Di atas keduanya, ada puasa khususnya khusus. Puasa ini mengandaikan kita untuk tidak saja menahan perut, kelamin, dan anggota tubuh lainnya, tetapi juga niat.
“Mereka yang sudah sampai di level ini, saat niat jelek saja, puasanya batal. Jika kita bayangkan, ini sangatlah susah. Jadi, untuk ukuran kita, ya setidaknya di level tengah lah,” ujar Oman.
Tingkatan puasa semacam ini ada bukan tanpa alasan. Kenyataan bahwa puasa adalah instrumen penting dalam riyadlah-nya para sufi merupakan alasan mengapa demikian.
Puasa oleh sekumpulan sufi lebih pada latihan jiwa dan raga agar mampu melihat dunia secara lebih utuh. Mengetahui tujuan ini, tentu puasa di kalangan sufi tidaklah sekadar menahan anggota tubuh, apalagi perut dan kelamin dari sesuatu yang tidak efektif, tetapi sudah pada tingkat niat, krentek hati, dan pikiran.
Di waktu bersamaan, Oman juga menjelaskan bahwa puasa merupakan ibadah lintas tradisi. Bukan hanya Islam yang menjalankan puasa, tetapi agama-agama di bawah garis Ibrahim, bahkan agama-agama yang diakui di Indonesia pun menunaikan puasa.
Jadi sebenarnya, bicara puasa adalah bicara tentang sesuatu yang semua manusia—apa pun agamanya—membutuhkannya. “Dan pastinya, setiap dari mereka punya model dan tujuan puasanya masing-masing,” tambah Founder dari kanal Youtube Ngariksa ini.
Hikmah pandemi dan ibadah di rumah saja
Sementara itu, berkenaan dengan pandemi yang masih berlangsung pada ramadan tahun 2021, Oman menyebut, ibarat segala sesuatu yang diciptakan pasti membawa manfaatnya sendiri, wabah covid-19 tentu mengandung hikmah.
Hikmah yang paling menonjol, kata Oman, adalah bagaimana sesungguhnya melalui pandemi kita sedang dilatih untuk melihat, menangkap, dan bahkan langsung melakukan esensi dari suatu ibadah.
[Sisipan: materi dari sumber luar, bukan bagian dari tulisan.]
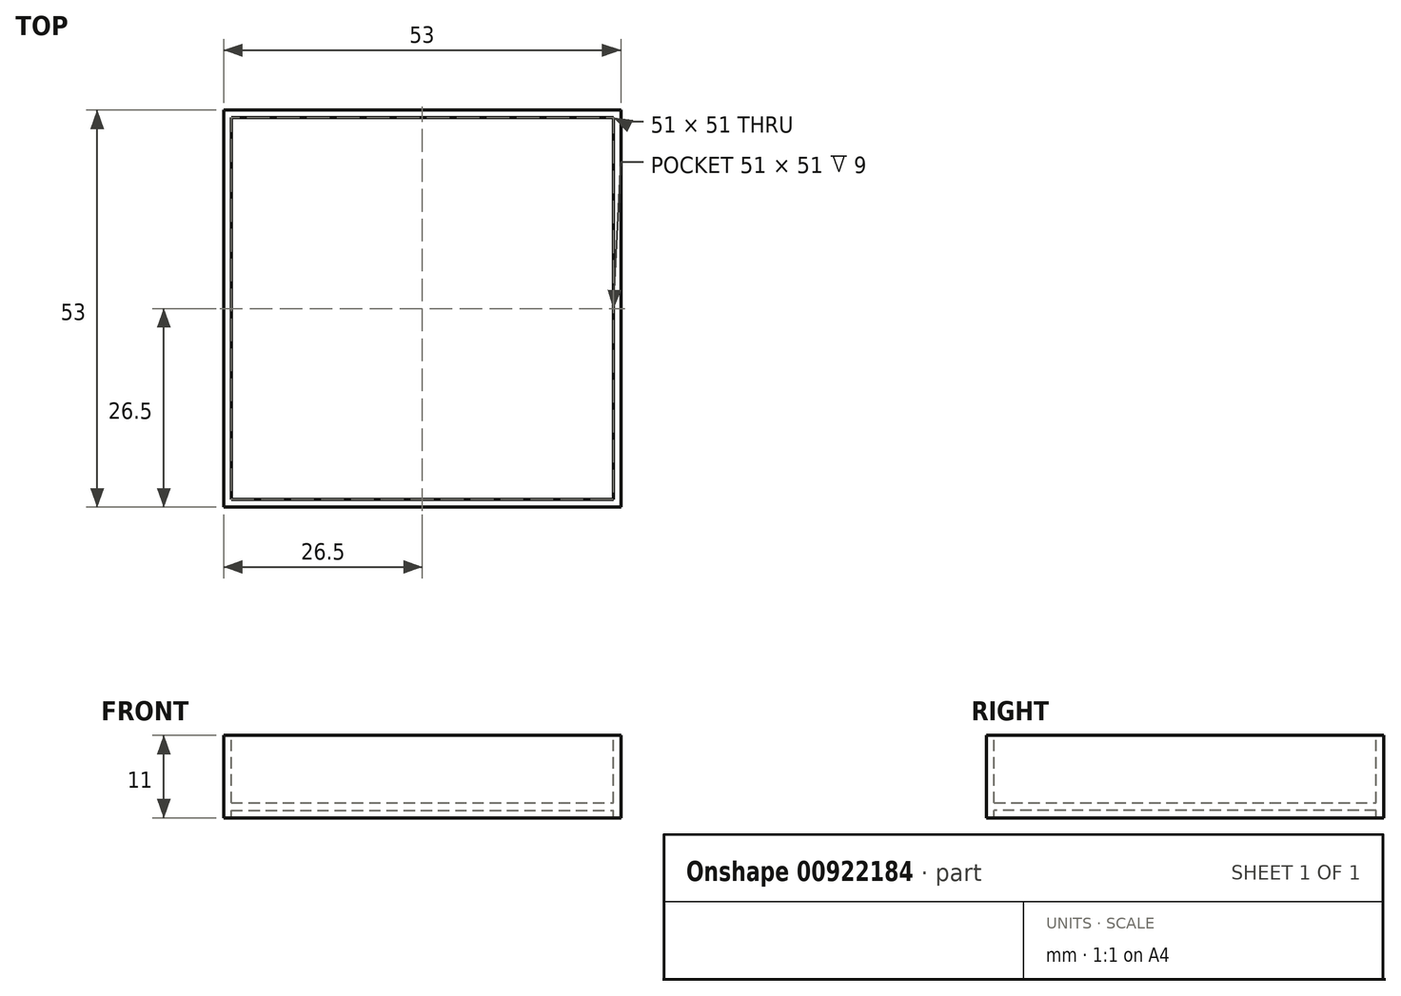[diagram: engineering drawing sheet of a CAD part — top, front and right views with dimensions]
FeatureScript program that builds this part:
annotation { "Feature Type Name" : "Feature", "Feature Type Description" : "" }
export const myFeature = defineFeature(function(context is Context, id is Id, definition is map)
    precondition{}
    {
        {
            var Q0;
            Q0=qCreatedBy(makeId("Top.planeOp"),FACE);
            var sketch = newSketch(context, id + "F0", { "sketchPlane" : qUnion([Q0])});
            skLineSegment(sketch, "E0.bottom", {"start": v(26.5, -26.5) * mm, "end": v(-26.5, -26.5) * mm});
            skLineSegment(sketch, "E0.top", {"start": v(26.5, 26.5) * mm, "end": v(-26.5, 26.5) * mm});
            skLineSegment(sketch, "E0.left", {"start": v(26.5, -26.5) * mm, "end": v(26.5, 26.5) * mm});
            skLineSegment(sketch, "E0.right", {"start": v(-26.5, -26.5) * mm, "end": v(-26.5, 26.5) * mm});
            skPoint(sketch, "E0.middle", {"position": v(0, 0) * mm});
            skSolve(sketch);
        }
        {
            var Q0;
            Q0=makeQuery(id+"F0.imprint","IMPRINT",FACE,{"disambiguationData":[TD([[makeQuery(id+"F0.imprint","IMPRINT",EDGE,{"derivedFrom":sQuery(id+"F0.wireOp",EDGE,"E0.bottom")}),-1.0]])]});
            extrude(context, id + "F1", {"entities" : qUnion([Q0]), "depth" : 10 * mm, "offsetDistance" : 25 * mm});
        }
        {
            var Q0;
            Q0=makeQuery(id+"F1.opExtrude","CAP_FACE",FACE,{"disambiguationData":[OSD([sQuery(id+"F0.wireOp",EDGE,"E0.bottom"),sQuery(id+"F0.wireOp",EDGE,"E0.top"),sQuery(id+"F0.wireOp",EDGE,"E0.left"),sQuery(id+"F0.wireOp",EDGE,"E0.right")])],"isStart":true});
            var sketch = newSketch(context, id + "F2", { "sketchPlane" : qUnion([Q0])});
            skLineSegment(sketch, "E1.0", {"start": v(25.5, -25.5) * mm, "end": v(25.5, 25.5) * mm});
            skLineSegment(sketch, "E1.1", {"start": v(-25.5, -25.5) * mm, "end": v(25.5, -25.5) * mm});
            skLineSegment(sketch, "E1.2", {"start": v(-25.5, 25.5) * mm, "end": v(-25.5, -25.5) * mm});
            skLineSegment(sketch, "E1.3", {"start": v(25.5, 25.5) * mm, "end": v(-25.5, 25.5) * mm});
            skSolve(sketch);
        }
        {
            var Q0;
            Q0=makeQuery(id+"F2.imprint","IMPRINT",FACE,{"disambiguationData":[TD([[makeQuery(id+"F2.imprint","IMPRINT",EDGE,{"derivedFrom":sQuery(id+"F2.wireOp",EDGE,"E1.0")}),-1.0]])]});
            extrude(context, id + "F3", {"entities" : qUnion([Q0]), "operationType" : NewBodyOperationType.ADD, "depth" : 1 * mm, "offsetDistance" : 25 * mm});
        }
        {
            var Q0;
            Q0=makeQuery(id+"F1.opExtrude","CAP_FACE",FACE,{"disambiguationData":[OSD([sQuery(id+"F0.wireOp",EDGE,"E0.bottom"),sQuery(id+"F0.wireOp",EDGE,"E0.top"),sQuery(id+"F0.wireOp",EDGE,"E0.left"),sQuery(id+"F0.wireOp",EDGE,"E0.right")])],"isStart":false});
            var sketch = newSketch(context, id + "F4", { "sketchPlane" : qUnion([Q0])});
            skLineSegment(sketch, "E2.0", {"start": v(25.5, -25.5) * mm, "end": v(25.5, 25.5) * mm});
            skLineSegment(sketch, "E2.1", {"start": v(-25.5, -25.5) * mm, "end": v(25.5, -25.5) * mm});
            skLineSegment(sketch, "E2.2", {"start": v(-25.5, 25.5) * mm, "end": v(-25.5, -25.5) * mm});
            skLineSegment(sketch, "E2.3", {"start": v(25.5, 25.5) * mm, "end": v(-25.5, 25.5) * mm});
            skSolve(sketch);
        }
        {
            var Q0;
            Q0=makeQuery(id+"F4.imprint","IMPRINT",FACE,{"disambiguationData":[TD([[makeQuery(id+"F4.imprint","IMPRINT",EDGE,{"derivedFrom":sQuery(id+"F4.wireOp",EDGE,"E2.0")}),1.0]])]});
            extrude(context, id + "F5", {"entities" : qUnion([Q0]), "operationType" : NewBodyOperationType.REMOVE, "oppositeDirection" : true, "depth" : 9 * mm, "offsetDistance" : 25 * mm});
        }
    });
Jika sebelumnya kita memandang bahwa salat tarawih misalnya kerap kita pahami sebagai ibadah yang harus dilakukan di masjid, maka karena pandemi kita dipaksa untuk memeriksa kembali dan lantas menemukan, rupanya esensi tarawih bukanlah itu.
Di lingkup sosial-ekonomi pun demikian. Ketika sebelumnya orientasi pekerjaan kita adalah sejauh mana kita duduk di kantor, maka sebab pandemi kita bisa tahu ada yang lebih mendasar dari itu, yakni selesainya tugas kita—yang dari sini lahirlah konsep work from home yang dari segi apa pun lebih esensial.